_Quoted text:_
>> Begin
Gridlock is more than just an irritant. The epidemic of slow-motion sickness is costing the U.S. billions of dollars in lost productivity and wasted fuel. It is polluting the atmosphere with hydrocarbons, spoiling some Americans' taste for travel and influencing where families choose to live and work. Says T. Allan McArtor, chief of the Federal Aviation Administration: "Gridlock is not an alarmist theory. It will happen unless we take immediate action."
The reason for the congestion is the rapid growth in airplane and auto traffic, which is partly the result of deregulated airfares and six straight years of economic expansion. Airline passenger travel has nearly doubled in the past decade, from 240 million trips in 1977 to 447 million last year. U.S. motor vehicle travel reached 1.9 trillion miles last year, an increase of 27% from 1977. Americans operate 181 million cars, trucks and buses, also up 27% from a decade ago.
But during this time, the U.S. has failed to expand its system of roadways and runways. No completely new major airport has been built since 1974, when Dallas-Fort Worth was completed, despite the rapid expansion of U.S. air traffic. "We simply have too much aluminum and not enough concrete," says the FAA's McArtor. Of the 3.88 million miles of roads in the U.S., 92% was built before 1960.
Not only are there too few highways and airports, but also many existing ones desperately need upgrading. "America is falling apart, literally," declared Arkansas Governor Bill Clinton in an essay in the New York Times. He pointed out that declining U.S. spending on public works, from 19.1% of total government expenditures in 1950 to 6.8% by 1984, "is as serious a national problem as the budget and trade deficits."
>> End
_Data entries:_
>> Begin
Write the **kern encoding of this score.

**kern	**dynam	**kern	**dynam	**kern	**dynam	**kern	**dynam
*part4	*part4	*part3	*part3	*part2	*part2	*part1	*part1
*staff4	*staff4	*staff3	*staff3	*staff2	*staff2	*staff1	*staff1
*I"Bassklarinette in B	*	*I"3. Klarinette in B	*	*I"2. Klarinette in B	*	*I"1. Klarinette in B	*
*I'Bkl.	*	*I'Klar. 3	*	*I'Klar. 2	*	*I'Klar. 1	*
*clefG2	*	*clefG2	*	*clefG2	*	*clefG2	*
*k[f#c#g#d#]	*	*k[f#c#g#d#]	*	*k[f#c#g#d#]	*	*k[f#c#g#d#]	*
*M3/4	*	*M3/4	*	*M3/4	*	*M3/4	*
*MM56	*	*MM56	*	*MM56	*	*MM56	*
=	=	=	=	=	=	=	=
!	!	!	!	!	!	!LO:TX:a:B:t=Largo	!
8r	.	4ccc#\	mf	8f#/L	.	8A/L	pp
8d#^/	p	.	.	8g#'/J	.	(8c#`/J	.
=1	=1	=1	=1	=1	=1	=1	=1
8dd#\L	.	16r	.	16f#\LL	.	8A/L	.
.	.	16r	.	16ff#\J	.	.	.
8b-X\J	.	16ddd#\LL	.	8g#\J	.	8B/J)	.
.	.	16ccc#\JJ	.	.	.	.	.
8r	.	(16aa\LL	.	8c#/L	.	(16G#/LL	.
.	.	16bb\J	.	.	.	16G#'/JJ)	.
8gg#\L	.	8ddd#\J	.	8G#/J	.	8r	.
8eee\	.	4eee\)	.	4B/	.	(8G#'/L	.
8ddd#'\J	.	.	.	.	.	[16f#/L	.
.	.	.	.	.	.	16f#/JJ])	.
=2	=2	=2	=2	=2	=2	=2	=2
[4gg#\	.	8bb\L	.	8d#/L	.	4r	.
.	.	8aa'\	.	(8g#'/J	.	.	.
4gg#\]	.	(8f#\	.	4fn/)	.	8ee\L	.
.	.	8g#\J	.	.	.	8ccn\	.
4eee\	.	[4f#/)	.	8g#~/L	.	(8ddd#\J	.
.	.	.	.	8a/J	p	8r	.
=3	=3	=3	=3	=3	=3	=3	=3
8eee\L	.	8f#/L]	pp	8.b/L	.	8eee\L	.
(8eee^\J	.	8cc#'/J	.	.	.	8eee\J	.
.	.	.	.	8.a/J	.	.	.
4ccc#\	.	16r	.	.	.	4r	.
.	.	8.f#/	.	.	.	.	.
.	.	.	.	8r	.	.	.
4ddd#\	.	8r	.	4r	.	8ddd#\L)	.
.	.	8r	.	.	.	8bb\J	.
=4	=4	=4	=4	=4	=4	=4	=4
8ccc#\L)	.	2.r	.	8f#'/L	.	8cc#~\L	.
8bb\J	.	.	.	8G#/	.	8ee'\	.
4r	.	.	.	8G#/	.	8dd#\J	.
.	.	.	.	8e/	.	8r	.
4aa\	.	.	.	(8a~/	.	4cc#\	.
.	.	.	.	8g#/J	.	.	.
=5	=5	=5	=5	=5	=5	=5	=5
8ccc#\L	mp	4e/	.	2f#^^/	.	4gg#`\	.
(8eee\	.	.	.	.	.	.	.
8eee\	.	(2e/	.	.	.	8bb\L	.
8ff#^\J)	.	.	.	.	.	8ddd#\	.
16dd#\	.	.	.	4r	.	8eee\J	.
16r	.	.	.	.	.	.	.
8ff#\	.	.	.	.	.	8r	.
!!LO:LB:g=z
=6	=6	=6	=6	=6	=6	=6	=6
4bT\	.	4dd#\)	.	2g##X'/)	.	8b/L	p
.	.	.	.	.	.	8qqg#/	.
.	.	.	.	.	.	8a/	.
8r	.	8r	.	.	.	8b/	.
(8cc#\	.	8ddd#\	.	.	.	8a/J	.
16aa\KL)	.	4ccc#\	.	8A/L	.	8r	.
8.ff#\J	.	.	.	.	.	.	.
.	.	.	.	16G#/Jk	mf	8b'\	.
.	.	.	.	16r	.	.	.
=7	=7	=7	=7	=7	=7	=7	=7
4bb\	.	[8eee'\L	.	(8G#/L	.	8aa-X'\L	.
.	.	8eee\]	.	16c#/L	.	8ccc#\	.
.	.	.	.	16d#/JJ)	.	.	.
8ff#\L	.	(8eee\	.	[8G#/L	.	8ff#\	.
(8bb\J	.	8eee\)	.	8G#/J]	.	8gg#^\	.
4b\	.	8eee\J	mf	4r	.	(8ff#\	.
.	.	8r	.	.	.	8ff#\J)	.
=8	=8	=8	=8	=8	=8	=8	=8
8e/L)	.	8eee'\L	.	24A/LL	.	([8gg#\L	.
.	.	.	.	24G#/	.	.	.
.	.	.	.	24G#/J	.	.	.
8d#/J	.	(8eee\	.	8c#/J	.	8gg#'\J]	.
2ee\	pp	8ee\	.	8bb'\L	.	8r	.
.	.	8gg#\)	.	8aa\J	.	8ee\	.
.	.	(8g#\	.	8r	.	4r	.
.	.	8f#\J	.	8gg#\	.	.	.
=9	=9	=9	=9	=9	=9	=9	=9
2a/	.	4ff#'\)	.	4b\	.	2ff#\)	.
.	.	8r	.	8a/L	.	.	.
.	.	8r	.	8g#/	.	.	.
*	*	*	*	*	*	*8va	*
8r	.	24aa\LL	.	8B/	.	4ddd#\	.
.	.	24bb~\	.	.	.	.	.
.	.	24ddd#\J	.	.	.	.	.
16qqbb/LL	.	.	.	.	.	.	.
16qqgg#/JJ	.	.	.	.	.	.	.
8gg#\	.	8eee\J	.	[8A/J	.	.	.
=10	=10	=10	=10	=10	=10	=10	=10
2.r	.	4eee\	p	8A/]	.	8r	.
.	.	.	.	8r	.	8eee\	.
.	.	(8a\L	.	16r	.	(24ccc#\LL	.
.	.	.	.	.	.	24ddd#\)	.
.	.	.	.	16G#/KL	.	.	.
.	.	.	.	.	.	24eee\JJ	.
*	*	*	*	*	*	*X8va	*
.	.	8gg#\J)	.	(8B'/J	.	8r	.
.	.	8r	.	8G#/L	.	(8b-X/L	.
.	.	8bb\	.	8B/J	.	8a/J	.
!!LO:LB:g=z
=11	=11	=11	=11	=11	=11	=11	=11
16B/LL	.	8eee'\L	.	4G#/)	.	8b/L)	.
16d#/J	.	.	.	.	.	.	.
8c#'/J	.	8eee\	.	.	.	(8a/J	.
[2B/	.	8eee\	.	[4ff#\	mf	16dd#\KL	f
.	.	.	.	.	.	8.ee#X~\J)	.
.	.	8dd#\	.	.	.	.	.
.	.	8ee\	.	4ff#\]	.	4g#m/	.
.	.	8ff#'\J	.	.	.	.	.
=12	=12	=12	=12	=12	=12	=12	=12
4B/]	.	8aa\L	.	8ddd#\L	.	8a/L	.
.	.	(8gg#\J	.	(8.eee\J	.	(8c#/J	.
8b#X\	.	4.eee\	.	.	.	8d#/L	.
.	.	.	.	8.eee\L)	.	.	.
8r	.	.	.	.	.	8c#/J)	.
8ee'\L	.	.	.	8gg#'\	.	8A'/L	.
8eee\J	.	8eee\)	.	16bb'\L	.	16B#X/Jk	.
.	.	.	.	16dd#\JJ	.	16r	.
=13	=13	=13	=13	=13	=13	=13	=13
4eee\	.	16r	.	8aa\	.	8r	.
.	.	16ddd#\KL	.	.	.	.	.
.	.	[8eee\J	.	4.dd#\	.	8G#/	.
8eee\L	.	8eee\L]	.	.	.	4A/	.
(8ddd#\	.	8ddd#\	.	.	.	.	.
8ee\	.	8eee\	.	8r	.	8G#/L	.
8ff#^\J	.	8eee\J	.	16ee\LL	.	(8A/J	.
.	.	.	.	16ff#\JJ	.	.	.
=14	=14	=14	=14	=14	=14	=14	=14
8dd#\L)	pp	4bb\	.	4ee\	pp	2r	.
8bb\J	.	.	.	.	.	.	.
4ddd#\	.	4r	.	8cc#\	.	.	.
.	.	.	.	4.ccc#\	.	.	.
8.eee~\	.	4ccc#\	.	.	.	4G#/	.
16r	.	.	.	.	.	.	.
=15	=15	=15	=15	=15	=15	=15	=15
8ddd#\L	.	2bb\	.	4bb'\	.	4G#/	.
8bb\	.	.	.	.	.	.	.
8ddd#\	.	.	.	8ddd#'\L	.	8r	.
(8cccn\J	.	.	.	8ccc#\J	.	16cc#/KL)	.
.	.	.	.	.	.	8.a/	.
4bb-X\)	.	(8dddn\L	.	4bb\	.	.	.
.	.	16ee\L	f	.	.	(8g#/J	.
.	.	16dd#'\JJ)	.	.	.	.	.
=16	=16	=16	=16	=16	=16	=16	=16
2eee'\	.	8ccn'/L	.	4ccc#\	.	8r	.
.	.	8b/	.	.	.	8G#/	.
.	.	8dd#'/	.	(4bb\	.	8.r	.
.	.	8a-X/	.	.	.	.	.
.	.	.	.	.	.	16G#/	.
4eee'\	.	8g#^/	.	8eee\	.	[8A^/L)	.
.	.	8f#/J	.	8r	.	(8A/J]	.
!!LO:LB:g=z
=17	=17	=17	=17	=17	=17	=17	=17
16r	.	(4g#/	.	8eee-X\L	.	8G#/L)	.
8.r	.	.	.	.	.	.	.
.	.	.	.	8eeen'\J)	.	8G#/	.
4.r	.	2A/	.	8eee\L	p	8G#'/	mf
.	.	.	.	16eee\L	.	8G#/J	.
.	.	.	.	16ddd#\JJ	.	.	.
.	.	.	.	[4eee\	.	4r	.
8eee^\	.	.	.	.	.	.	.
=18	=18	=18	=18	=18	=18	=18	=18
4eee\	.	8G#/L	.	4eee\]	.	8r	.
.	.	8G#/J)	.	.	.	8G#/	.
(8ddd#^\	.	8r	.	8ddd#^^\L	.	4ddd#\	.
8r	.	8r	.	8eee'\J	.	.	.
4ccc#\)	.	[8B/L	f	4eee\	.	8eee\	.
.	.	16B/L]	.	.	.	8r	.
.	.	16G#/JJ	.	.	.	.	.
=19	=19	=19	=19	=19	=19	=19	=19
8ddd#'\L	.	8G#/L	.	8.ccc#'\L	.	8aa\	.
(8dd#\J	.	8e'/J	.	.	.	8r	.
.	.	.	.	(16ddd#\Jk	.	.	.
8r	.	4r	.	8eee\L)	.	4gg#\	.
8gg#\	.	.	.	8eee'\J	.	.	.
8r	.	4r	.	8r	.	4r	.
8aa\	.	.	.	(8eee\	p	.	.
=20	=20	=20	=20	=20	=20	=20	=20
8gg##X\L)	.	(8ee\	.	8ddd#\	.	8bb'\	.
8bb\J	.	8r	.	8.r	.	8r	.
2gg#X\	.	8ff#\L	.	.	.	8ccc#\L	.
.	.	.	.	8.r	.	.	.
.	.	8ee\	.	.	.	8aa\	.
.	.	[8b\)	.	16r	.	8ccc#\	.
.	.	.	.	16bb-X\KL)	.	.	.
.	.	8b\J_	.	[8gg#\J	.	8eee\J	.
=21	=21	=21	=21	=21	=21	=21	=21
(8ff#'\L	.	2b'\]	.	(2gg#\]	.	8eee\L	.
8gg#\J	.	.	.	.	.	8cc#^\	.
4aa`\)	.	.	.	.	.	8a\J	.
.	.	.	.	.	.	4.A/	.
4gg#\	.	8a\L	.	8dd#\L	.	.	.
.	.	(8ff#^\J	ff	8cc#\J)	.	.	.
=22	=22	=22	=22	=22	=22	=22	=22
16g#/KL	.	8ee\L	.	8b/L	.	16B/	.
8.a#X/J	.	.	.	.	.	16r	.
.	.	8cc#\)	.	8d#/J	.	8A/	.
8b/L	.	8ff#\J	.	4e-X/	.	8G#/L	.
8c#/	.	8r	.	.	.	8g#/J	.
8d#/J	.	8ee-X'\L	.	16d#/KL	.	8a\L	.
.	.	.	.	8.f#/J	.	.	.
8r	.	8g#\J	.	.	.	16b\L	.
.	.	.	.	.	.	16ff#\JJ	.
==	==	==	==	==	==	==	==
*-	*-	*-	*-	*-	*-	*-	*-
>> End
_Exercise set:_
1. According to the text on gridlock, which completely new major airport was the last to be built in the U.S., and in what year was it completed?
2. Tally the lines of the records that contain the string "kern", with case counting, and give only the number.

_Answers to the exercises:_
1. Dallas-Fort Worth, completed in 1974.

2. 2